Il voto smonta la ratio della nuova Direttiva emissioni industriali
(Rinnovabili.it) – Nessun controllo sui bovini. Anche se le vacche, da sole, sono responsabili del 69% delle emissioni di metano del settore agricolo nel 2020 tramite la fermentazione enterica. E limiti più rilassati anche su pollame e suini, le altre due grandi fonti di gas climalteranti dagli allevamenti. Lo chiede la commissione Agricoltura del parlamento europeo con un voto che prova a scardinare l’impianto e la ragione stessa dell’inclusione dei bovini in Direttiva emissioni industriali.
La posizione è anche meno ambiziosa di quella sposata da molti paesi membri in seno al Consiglio. La stessa Italia, che aveva votato contro le modifiche alla Direttiva emissioni industriali proprio per l’inclusione degli allevamenti nel monitoraggio delle emissioni di metano, puntava semplicemente a rivedere le quote di capi oltre le quali l’allevamento va assimilato a un’industria e quindi diventa soggetto alle riduzioni emissive.
Perché non includere i bovini in Direttiva Emissioni Industriali?
La ragione per non mettere i bovini in Direttiva emissioni industriali? “Il testo proposto dalla Commissione è controproducente e favorisce una maggiore concentrazione nel settore agricolo”, oltre a comportare un “grande onere amministrativo ed economico per gli agricoltori che allevano polli, suini e bovini”. In pratica, solo le grandi aziende (intensive) avrebbero i mezzi per sbrigare le pratiche amministrative, mentre le medie aziende – il limite per le vacche è fissato in origine a 150 capi – farebbero fatica e sarebbero quindi svantaggiate. La toppa è ben peggiore del buco però: un salvacondotto per tutti gli allevamenti certo non aiuta a tenere sotto controllo le emissioni di metano.

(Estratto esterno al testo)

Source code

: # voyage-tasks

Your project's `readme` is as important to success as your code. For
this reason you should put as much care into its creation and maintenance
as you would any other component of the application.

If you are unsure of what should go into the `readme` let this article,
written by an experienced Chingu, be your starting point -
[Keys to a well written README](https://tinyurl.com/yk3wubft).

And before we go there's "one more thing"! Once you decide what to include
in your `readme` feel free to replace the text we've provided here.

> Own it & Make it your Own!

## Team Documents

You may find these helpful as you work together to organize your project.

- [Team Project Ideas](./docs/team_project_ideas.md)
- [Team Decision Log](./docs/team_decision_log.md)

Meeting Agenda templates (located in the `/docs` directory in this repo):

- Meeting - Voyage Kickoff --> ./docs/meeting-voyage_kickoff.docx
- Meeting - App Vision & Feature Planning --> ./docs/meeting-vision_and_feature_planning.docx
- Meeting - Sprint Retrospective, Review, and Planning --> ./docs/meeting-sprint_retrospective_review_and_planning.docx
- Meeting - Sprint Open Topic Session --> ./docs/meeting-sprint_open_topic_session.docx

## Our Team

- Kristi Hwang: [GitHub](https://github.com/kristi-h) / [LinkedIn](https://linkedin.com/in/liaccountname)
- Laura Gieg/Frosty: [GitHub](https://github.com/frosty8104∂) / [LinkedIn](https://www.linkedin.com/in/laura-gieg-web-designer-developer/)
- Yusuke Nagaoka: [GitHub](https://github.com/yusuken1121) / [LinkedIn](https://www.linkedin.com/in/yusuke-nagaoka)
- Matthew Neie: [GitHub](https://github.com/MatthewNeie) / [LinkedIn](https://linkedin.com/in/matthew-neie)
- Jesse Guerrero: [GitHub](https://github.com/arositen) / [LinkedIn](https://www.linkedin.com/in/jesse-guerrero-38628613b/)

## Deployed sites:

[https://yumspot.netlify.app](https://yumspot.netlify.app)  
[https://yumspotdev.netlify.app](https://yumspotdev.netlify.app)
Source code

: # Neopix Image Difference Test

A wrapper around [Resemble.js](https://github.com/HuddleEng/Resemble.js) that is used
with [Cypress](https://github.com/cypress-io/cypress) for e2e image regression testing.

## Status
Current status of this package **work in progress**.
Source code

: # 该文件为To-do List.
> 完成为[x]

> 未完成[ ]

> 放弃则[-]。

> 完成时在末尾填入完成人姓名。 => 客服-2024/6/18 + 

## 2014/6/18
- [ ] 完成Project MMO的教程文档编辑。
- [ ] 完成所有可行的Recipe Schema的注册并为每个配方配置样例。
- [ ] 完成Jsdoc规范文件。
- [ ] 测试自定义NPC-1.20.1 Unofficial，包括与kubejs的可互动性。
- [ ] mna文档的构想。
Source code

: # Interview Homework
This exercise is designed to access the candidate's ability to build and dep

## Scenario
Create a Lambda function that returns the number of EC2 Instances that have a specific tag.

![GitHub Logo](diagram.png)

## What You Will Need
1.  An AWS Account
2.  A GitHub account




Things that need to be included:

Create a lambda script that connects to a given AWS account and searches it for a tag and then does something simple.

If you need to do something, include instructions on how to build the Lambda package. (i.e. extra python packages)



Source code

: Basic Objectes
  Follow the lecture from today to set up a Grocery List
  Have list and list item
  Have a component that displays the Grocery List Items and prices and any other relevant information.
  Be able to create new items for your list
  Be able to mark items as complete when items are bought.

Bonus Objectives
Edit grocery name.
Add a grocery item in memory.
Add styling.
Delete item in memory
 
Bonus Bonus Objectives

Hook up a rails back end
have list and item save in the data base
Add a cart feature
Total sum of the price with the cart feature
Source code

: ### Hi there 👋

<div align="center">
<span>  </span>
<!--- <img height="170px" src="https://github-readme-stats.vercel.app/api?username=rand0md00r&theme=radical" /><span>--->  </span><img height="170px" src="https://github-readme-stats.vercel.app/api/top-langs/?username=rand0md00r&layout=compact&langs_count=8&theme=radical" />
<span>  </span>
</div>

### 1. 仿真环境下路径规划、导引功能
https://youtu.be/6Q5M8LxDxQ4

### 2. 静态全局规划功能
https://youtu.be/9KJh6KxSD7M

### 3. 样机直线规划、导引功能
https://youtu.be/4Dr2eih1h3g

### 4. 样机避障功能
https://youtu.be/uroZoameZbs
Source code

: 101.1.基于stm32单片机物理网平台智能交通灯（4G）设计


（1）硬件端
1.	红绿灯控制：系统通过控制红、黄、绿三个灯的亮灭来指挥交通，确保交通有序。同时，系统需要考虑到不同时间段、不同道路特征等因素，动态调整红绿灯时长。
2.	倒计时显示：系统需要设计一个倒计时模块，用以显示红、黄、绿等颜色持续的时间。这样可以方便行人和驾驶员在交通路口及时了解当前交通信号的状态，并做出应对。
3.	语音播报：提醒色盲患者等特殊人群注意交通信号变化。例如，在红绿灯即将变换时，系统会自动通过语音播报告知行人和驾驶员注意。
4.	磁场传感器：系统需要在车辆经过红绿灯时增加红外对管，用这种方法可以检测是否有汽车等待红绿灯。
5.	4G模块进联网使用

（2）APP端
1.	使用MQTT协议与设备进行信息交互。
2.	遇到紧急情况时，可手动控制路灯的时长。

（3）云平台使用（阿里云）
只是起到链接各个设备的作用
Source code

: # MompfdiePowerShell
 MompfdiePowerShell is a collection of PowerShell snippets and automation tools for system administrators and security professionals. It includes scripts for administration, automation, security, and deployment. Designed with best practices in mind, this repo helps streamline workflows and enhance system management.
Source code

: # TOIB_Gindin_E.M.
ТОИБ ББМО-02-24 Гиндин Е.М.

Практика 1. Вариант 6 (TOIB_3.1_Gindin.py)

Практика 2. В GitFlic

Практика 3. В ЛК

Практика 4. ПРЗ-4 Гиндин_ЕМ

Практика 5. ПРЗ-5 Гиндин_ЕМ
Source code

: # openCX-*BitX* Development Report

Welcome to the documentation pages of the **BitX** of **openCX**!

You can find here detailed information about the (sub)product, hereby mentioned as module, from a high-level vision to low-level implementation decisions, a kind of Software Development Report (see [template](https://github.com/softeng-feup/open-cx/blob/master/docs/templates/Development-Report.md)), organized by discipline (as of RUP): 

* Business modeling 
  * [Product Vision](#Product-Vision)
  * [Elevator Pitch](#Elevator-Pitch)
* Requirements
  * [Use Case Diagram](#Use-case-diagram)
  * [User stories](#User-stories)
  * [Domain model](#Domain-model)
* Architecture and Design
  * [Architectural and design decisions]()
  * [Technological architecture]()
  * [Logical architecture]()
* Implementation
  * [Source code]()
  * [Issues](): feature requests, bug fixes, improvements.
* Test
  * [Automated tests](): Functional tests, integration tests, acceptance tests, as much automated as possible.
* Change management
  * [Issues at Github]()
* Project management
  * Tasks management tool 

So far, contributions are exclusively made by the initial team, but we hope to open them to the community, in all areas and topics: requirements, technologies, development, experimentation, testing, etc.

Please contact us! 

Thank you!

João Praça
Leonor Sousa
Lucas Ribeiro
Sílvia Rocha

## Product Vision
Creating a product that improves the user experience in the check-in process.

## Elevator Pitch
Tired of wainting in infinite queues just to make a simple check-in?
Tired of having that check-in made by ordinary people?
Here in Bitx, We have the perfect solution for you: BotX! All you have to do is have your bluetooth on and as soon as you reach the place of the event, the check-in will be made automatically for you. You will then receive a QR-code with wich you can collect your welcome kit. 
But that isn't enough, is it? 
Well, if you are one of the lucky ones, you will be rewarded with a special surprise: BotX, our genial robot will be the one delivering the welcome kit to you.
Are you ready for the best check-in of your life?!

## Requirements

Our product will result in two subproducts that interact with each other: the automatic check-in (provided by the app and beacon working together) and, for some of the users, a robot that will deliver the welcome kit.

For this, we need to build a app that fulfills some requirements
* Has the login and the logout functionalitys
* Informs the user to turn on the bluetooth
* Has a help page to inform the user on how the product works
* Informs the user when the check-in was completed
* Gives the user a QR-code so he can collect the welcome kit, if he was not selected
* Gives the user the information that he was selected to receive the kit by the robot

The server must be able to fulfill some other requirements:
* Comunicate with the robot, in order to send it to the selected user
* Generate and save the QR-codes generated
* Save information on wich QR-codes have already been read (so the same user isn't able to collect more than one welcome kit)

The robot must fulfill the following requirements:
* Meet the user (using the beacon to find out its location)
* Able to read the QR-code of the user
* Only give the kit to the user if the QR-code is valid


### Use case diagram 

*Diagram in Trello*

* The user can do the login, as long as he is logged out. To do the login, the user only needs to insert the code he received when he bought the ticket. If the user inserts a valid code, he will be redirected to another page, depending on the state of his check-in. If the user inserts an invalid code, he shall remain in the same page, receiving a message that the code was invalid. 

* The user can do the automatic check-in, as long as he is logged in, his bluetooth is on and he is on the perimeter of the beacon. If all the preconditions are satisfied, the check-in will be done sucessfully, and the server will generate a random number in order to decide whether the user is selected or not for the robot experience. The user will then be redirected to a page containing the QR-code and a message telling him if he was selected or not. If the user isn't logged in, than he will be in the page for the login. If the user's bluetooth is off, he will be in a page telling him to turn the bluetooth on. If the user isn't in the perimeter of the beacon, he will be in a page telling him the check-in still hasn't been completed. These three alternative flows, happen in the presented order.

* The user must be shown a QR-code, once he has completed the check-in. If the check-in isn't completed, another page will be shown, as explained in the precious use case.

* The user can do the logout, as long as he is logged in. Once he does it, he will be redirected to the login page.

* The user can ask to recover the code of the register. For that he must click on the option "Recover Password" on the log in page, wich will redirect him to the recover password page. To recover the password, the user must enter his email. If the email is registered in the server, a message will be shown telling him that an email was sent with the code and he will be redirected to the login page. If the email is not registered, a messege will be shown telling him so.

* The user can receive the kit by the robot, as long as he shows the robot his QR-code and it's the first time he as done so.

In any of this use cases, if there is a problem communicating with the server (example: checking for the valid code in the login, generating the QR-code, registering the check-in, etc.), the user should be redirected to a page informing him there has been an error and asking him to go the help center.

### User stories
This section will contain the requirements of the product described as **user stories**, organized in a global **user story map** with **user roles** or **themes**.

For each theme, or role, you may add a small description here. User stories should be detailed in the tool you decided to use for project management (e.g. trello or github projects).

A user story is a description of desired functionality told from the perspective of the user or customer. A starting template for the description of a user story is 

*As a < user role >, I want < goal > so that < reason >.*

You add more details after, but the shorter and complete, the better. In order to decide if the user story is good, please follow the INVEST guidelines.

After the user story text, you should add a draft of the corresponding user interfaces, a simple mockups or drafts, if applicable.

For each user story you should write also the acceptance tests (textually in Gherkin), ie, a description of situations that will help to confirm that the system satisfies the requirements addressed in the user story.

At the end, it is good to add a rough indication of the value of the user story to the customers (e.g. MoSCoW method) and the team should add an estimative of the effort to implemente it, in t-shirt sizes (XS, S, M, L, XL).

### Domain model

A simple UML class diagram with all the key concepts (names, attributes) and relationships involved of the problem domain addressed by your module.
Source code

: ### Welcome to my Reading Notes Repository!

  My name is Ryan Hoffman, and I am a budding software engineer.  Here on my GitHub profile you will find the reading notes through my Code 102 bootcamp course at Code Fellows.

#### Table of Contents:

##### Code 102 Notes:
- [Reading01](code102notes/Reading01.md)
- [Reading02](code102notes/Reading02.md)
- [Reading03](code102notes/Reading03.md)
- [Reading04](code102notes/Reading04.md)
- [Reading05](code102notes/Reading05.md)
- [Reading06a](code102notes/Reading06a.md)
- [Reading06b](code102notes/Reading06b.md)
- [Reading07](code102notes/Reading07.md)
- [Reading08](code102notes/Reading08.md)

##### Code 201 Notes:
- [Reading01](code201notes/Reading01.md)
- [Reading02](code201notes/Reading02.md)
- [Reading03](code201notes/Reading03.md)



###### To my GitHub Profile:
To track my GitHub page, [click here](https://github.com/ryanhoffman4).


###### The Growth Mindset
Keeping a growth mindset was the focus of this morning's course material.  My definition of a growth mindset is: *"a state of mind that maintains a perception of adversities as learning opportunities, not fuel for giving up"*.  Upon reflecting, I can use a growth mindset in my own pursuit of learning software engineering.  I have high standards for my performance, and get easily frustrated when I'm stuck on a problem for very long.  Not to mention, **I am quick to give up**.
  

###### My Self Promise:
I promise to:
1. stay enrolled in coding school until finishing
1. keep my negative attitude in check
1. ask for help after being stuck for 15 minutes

Una proposta che, di fatto, mantiene lo status quo. E che infatti fa esultare soltanto alcune associazioni di categoria, a partire dal sindacato europeo degli agricoltori e allevatori COPA-COGECA, che parla di “messaggio cristallino” inviato alla Commissione. Far passare i limiti emissivi per gli allevamenti nella formulazione di Bruxelles, argomenta il sindacato, “significherebbe obbligare le piccole e medie aziende agricole a rispettare criteri impossibili, rischiandone così la liquidazione o addirittura la concentrazione eccessiva delle aziende esistenti, favorendo così il consumo di prodotti di origine extra-europea”.
Secondo uno studio di Greenpeace del 2020, gli allevamenti in Europa emettono una quantità di gas climalteranti analoga a quella generata da tutte le auto e i furgoni che corrono sulle strade del continente. La revisione della IED è il primo tentativo serio di incidere sul tenore emissivo di questo comparto. In Europa, queste emissioni sono scese del 25% tra 1990 e 2010 ma da allora sono stabili nonostante i fondi della politica agricola comune spesi per tagliarle, accusava la Corte dei conti europea nel 2021.